EXERCISE GOAL »
Return the listing below unchanged, except that the pictures are dropped.

DATASET EXTRACT »
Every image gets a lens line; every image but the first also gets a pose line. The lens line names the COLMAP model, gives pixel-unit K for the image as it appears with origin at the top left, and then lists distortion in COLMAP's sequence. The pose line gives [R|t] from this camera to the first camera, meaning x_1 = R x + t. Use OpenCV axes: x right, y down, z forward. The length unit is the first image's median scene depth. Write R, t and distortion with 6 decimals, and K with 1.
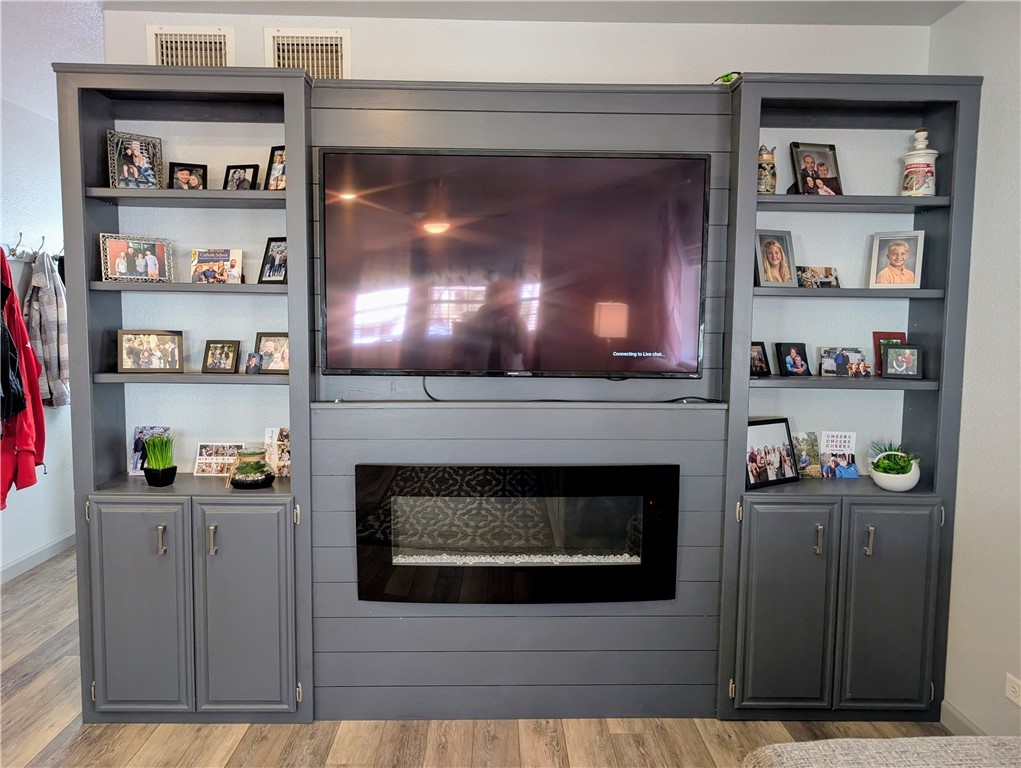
lens RADIAL K [[719.7, 0, 515.9], [0, 719.7, 382.3], [0, 0, 1]] dist [-0.005232, -0.001395]
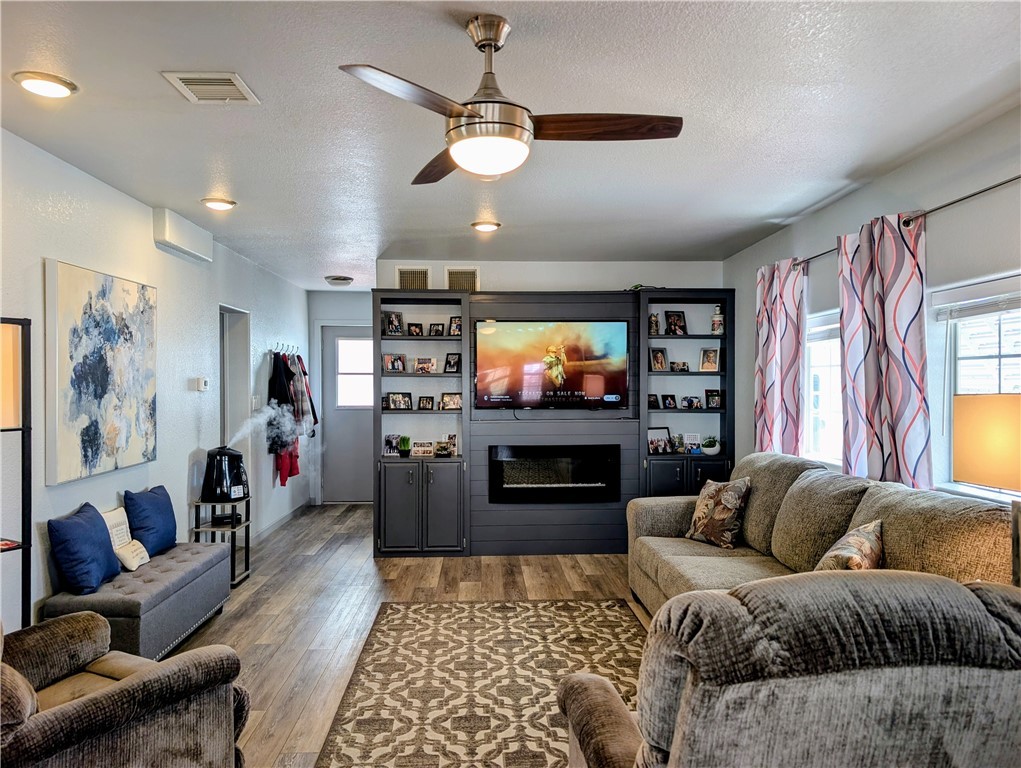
lens RADIAL K [[719.7, 0, 506.8], [0, 719.7, 387.1], [0, 0, 1]] dist [-0.005232, -0.001395]
pose [[0.999925, -0.011879, 0.003122, -0.155409], [0.012105, 0.996184, -0.086439, 0.120188], [-0.002084, 0.086470, 0.996252, -1.376464]]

ANSWER BOX »
Every image gets a lens line; every image but the first also gets a pose line. The lens line names the COLMAP model, gives pixel-unit K for the image as it appears with origin at the top left, and then lists distortion in COLMAP's sequence. The pose line gives [R|t] from this camera to the first camera, meaning x_1 = R x + t. Use OpenCV axes: x right, y down, z forward. The length unit is the first image's median scene depth. Write R, t and distortion with 6 decimals, and K with 1.
lens RADIAL K [[719.7, 0, 515.9], [0, 719.7, 382.3], [0, 0, 1]] dist [-0.005232, -0.001395]
lens RADIAL K [[719.7, 0, 506.8], [0, 719.7, 387.1], [0, 0, 1]] dist [-0.005232, -0.001395]
pose [[0.999925, -0.011879, 0.003122, -0.155409], [0.012105, 0.996184, -0.086439, 0.120188], [-0.002084, 0.086470, 0.996252, -1.376464]]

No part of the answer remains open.